Задание 1:
Определите, соответствуют ли тексту для чтения утверждения (а), (б) и (в): (а) автор читал Мо Яня в английском переводе; (б) автор считал, что наградят Харуки Мураками; (в) коллега показал автору пачку «несортовых» сигарет в начале девяностых. На каждое ответьте «да» или «нет» и приведите решающие слова текста дословной цитатой.
Задание 2:
Ответьте по тексту для чтения на вопросы, помечая ответы так же, как вопросы:
(а) Каких писателей автор видел в Мураками?
(б) Чего, кроме таланта и усердия, требует наука двадцать первого века?
(в) Во сколько раз, по словам коллеги, сигареты были лучше, чем ничего?

Текст для чтения:

Я больше надеялся на литературу. Великую русскую литературу. Хотя и считал, что наградят Харуки Мураками. Но почему-то мнилось, что Мураками — свой, российский, пусть и японец. Видел в нём то Тургенева, то Достоевского, то Гончарова, а порой и Чехова. Верно, бредил.

Но и тут промахнулся — лауреатом стал Мо Янь. Есть в Мо Яне что-нибудь от Достоевского или Тургенева, сказать не могу: по-русски он не издан, китайского не знаю, а английские переводы покупать жаба не велит. С торрентов же скачивать не смею, благоговея перед законом об авторском праве. Да и что толку скачивать, если книга в архиве и защищена паролем, а чтобы получить пароль, нужно пойти туда, сделать то-то и то-то... В общем, я остался честным. Подожду выхода переводов на русский, недолго ждать, тем более что очередь «прочитать непременно» у меня и без того большая.

Но всё же, всё же... Почему я надеялся и продолжаю надеяться на российских писателей (включая Мураками) и не надеюсь на физиологов и медиков?

Потому, что условия для выращивания лауреатов-учёных и лауреатов-писателей различны в принципе.

Наука двадцать первого века требует не только таланта и усердия, но и должного финансирования. Умозрительные гипотезы следует проверять экспериментально. Это недёшево. Требует материально-технической базы. А прежде базы следует человека подготовить, выучить. С учёбой тоже непросто.

На исходе восьмидесятых, когда нехватки были всеобщими, коллега показал мне пачку сигарет, на которой было напечатано: «несортовые». Сам я оценить их не мог, но, по утверждению коллеги, сигареты оказались редкостной дрянью. Однако ж он их курил, а потом, когда сигареты кончились, очень переживал: хоть и гадость, а «в семь раз лучше, чем ничего».

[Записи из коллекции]
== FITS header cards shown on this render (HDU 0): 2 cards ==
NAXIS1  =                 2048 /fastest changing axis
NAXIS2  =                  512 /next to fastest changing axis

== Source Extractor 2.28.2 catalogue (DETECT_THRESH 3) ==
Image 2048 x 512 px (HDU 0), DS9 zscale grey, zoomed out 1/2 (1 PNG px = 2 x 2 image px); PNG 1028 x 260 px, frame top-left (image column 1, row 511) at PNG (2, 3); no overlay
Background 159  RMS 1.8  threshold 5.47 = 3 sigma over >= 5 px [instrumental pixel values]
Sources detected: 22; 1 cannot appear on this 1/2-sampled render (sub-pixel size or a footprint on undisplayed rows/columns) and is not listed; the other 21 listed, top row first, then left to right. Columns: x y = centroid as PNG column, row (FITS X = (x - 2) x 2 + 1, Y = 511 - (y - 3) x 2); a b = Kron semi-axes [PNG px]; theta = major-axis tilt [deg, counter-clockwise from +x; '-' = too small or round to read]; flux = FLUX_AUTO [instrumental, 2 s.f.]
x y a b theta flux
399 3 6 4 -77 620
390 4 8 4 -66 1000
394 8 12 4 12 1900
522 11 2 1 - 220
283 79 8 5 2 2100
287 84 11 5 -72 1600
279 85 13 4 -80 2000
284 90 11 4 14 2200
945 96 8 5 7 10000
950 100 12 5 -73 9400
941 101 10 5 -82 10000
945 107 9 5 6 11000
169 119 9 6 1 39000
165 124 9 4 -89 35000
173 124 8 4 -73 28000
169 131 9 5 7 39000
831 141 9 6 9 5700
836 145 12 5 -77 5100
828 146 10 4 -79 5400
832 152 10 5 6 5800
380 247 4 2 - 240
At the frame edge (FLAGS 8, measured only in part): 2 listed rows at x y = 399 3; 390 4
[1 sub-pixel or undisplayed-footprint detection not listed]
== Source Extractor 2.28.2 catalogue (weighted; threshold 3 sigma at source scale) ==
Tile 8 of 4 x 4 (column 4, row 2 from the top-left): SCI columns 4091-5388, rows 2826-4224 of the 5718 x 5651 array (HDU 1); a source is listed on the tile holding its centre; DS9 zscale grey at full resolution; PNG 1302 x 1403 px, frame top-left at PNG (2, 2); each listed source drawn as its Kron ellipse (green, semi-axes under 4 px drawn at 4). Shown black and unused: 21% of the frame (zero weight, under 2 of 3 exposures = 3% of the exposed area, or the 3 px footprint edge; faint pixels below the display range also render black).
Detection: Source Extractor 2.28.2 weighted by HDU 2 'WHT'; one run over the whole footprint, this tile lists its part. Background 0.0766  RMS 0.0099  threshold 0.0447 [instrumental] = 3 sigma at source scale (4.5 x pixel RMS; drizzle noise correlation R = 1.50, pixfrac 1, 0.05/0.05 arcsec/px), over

Полный ответ 1:
(а) Нет: «английские переводы покупать жаба не велит».
(б) Да: «Хотя и считал, что наградят Харуки Мураками».
(в) Нет: «На исходе восьмидесятых».

Полный ответ 2:
(а) Тургенева, Достоевского, Гончарова, а порой и Чехова.
(б) Должного финансирования.
(в) В семь раз.